1. A method for polarizing laser light comprising,

a. impinging a beam of un-polarized laser light on one face of including the right angle of a right-angled prism made of an isotropic material the said beam defining an S-constituent and a P-constituent,

b. impinging the beam passing through the prism to its onto the hypotenuse of the prism having a dielectric coating capable of effecting separation of the S and P constituents of the beam,

c. selecting a net-refractive index of the coating whereby a desired percent of the S-constituent is totally internally reflected and a desired percent of the P-component is transmitted though the coated hypotenuse.

2. The method in accordance with claim 1,

a. selecting an angle of incidence of the beam passing through the prism on the coated hypotenuse and a net-refractive index of the coating on the hypotenuse whereby at any given wavelength of the laser beam incident on the prism a desired percent of the S-constituent is totally internally reflected at the hypotenuse and a desired percent of the P-constituent is transmitted through the coated hypotenuse.

3. The method in accordance with claim 1 in which,

(a) The said beam entering the said face of the prism is normal to the plane of that face.

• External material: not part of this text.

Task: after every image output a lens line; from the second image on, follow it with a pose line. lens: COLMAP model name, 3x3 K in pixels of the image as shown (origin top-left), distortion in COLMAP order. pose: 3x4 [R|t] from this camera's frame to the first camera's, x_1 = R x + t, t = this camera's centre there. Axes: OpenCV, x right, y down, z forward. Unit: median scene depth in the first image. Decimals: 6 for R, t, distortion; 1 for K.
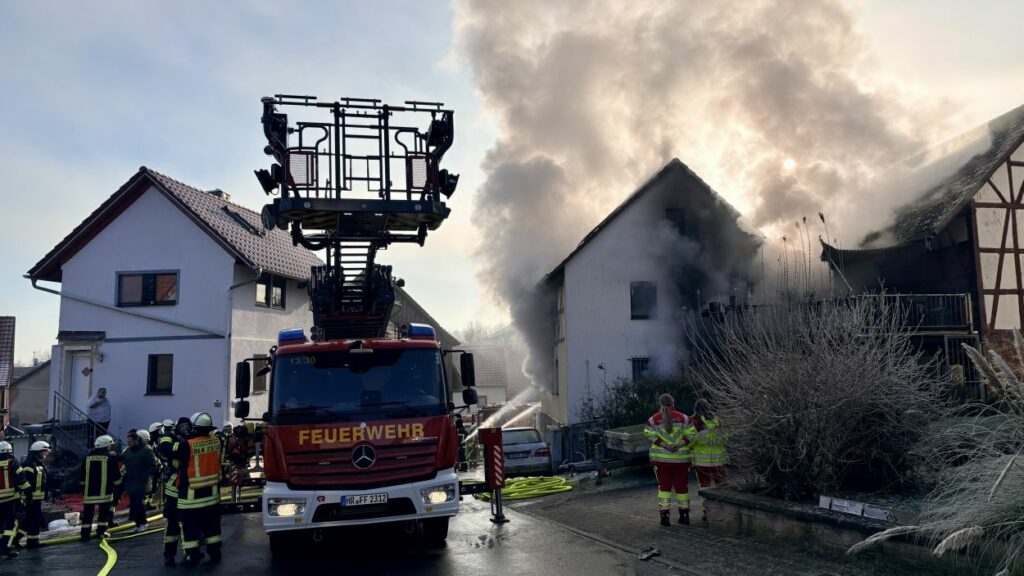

3. The method in accordance with claim 1, and

(a) adjusting the angle of incidence of the beam of un-polarized laser light on the prism to accommodate for variations in the wavelength of the un-polarized laser light to achieve a desired end result separation of the S and P components.

4. The method in accordance with claim 1 and,

(a) passing the light emerging from the coated hypotenuse of the first said prism through an air-gap and onto the hypotenuse of a second, right angle prism made of a isotropic material,

b. the hypotenuse of the second prism being parallel to the hypotenuse of the first said prism,

c. passing the separated P-component through the second said prism to emerge from one of the faces including the right angle, substantially parallel to the beam incident on the first said prism.

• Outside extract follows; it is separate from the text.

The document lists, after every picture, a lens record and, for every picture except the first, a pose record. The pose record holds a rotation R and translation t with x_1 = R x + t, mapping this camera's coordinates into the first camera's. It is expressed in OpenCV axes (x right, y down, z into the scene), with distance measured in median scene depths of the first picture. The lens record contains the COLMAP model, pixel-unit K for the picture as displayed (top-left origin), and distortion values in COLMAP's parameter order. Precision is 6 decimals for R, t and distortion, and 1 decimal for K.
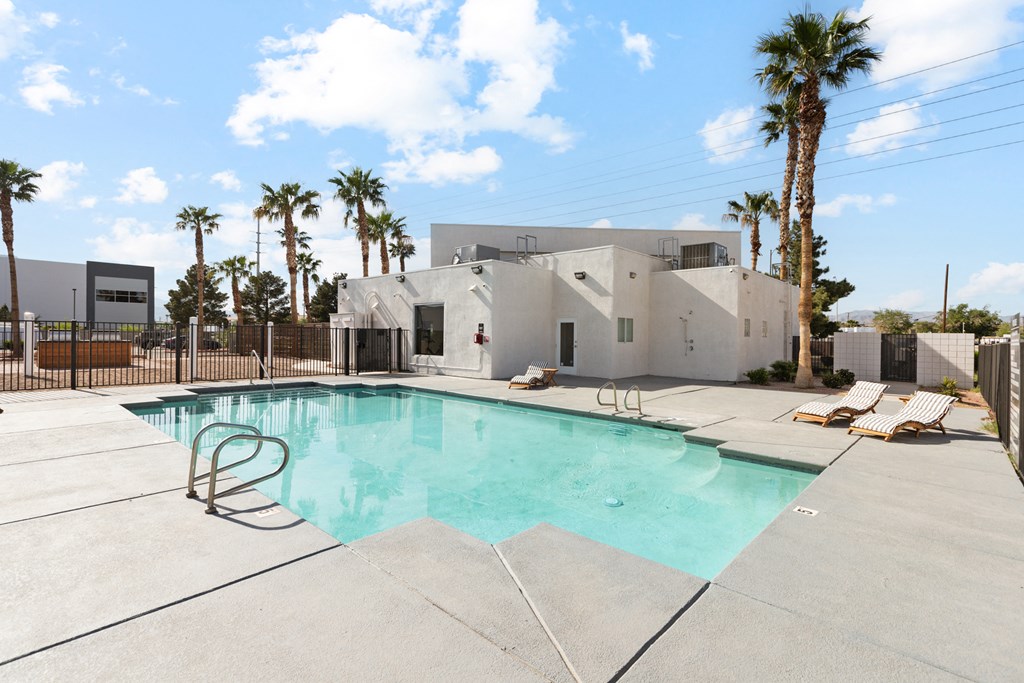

5. The method in accordance with claim 4 in which,

a. the hypotenuse of the second prism having a dielectric coating.

6. A laser polarizer comprising,

b. a right-angled prism made of isotropic material defining a hypotenuse and two included angles between the faces making up the right angle and the hypotenuse,

c. means for impinging a beam of un-polarized, laser light defining an S-constituent and a P-constituent on one of the faces of the prism including the right-angle(c) a dielectric coating on the hypotenuse of the prism,

d. the net refractive index of said coating being selected such that a desired percent of the S-constituent is totally internally reflected and a desired percent of the P-constituent is transmitted from the coating on the hypotenuse.

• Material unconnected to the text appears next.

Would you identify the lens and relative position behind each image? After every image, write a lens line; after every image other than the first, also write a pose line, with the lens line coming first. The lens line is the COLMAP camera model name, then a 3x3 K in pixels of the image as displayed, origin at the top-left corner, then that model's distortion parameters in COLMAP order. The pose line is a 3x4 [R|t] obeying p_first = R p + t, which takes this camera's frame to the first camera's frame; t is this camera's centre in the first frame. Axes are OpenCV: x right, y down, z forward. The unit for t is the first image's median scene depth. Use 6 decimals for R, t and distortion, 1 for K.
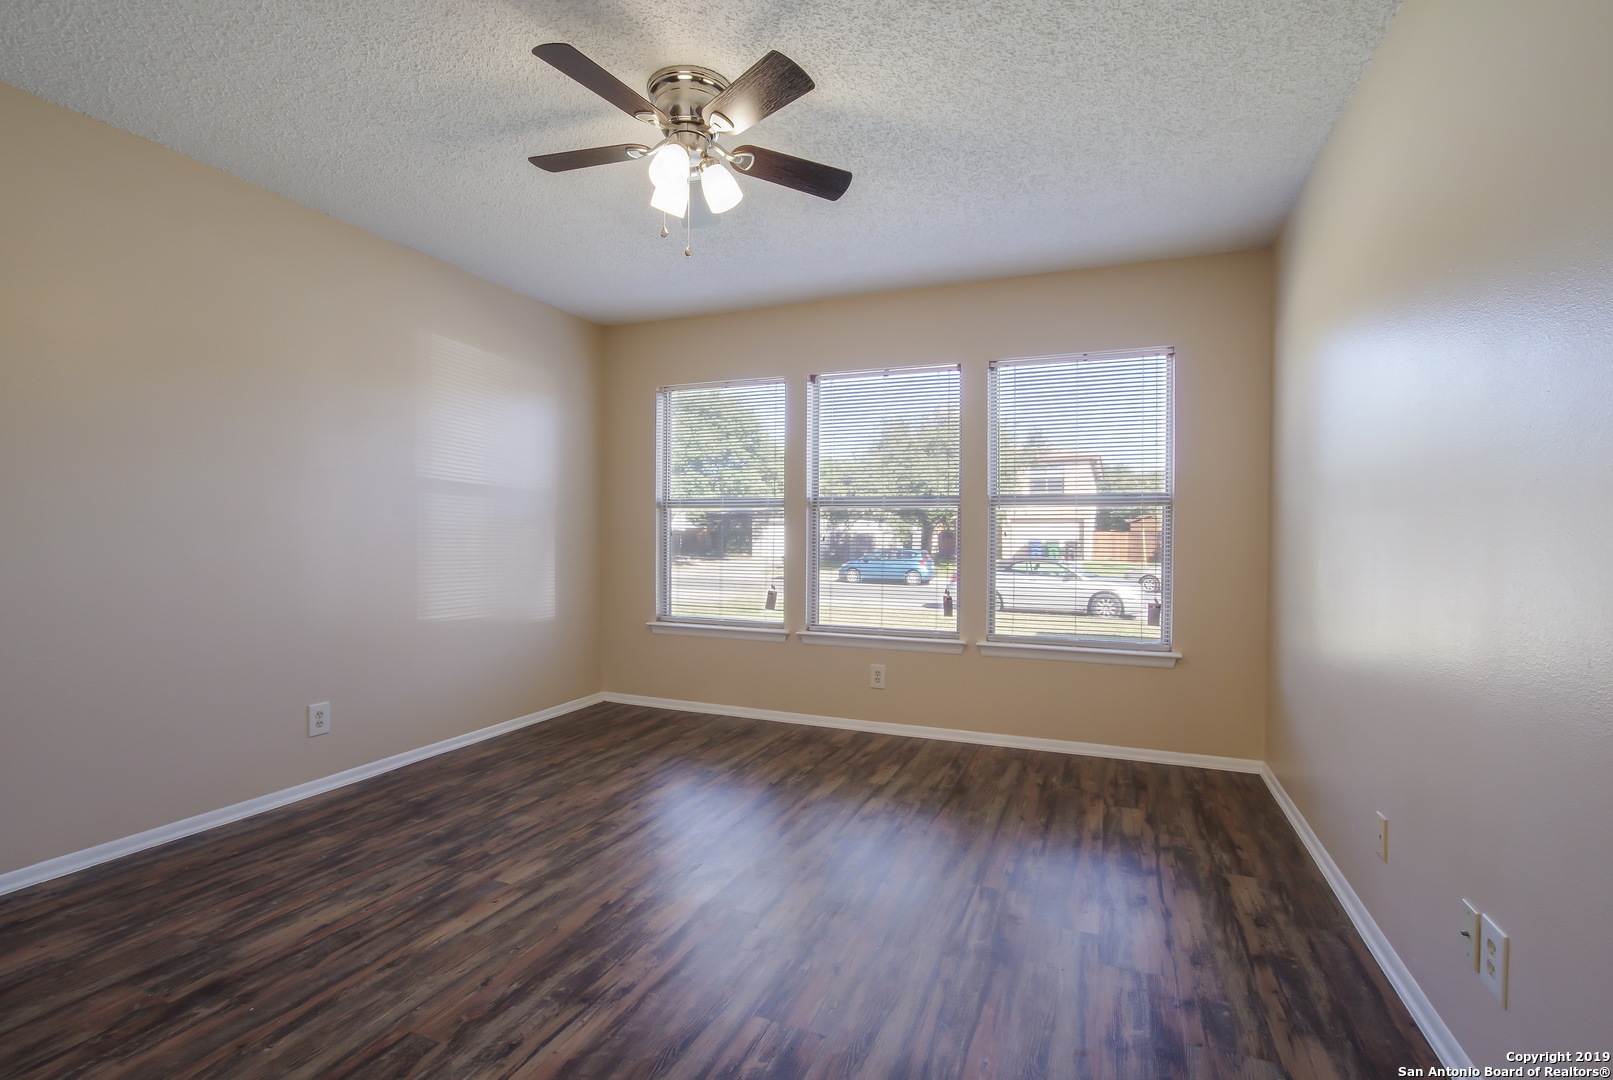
lens RADIAL K [[754.2, 0, 805.6], [0, 754.2, 540.3], [0, 0, 1]] dist [-0.009196, 0.000798]
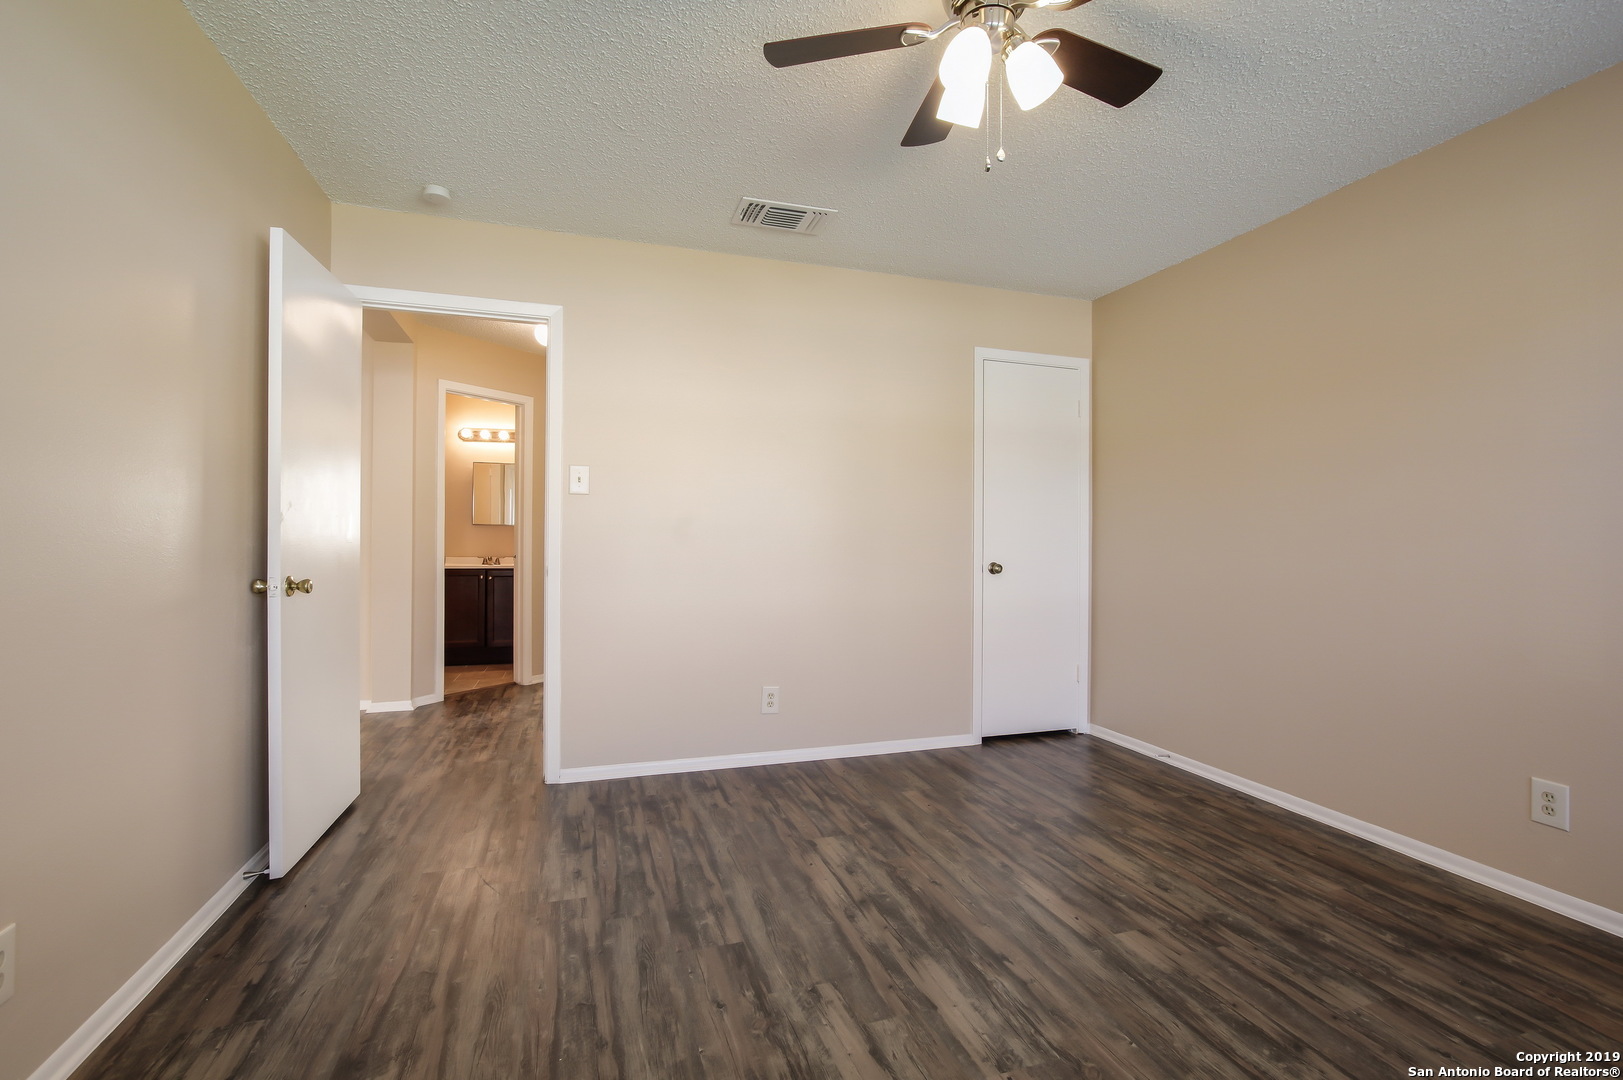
lens RADIAL K [[704.8, 0, 808.0], [0, 704.8, 540.6], [0, 0, 1]] dist [-0.000659, -0.000067]
pose [[-0.758013, -0.008112, -0.652189, 0.410006], [-0.011566, 0.999933, 0.001006, -0.004343], [0.652137, 0.008305, -0.758056, 1.333134]]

7. A laser polarizer in accordance with claim 5, and

a. a second right-angle prism made of isotropic material defining a hypotenuse and two included angles between the faces making up the right angle and the hypotenuse in interrupting relationship to P-constituent light emerging from the hypotenuse of the first prism,

b. an air-gap between the hypotenuse of the first prism and the hypotenuse of the second prism,

c. the hypotenuse of the second prism being substantially parallel to the hypotenuse of the first prism, and

f. the net refractive indices of the second prism and its position with respect to the position of the first prism being selected so that the P-constituent emerges from the second prism substantially parallel to the beam incident on the first said prism.

8. A laser polarizer in accordance with claim 7 and,

a. means for adjusting the angle of incidence of the said beam on the first prism to increase the separation of the S and P constituent thereof emerging therefrom for any given wave-length range.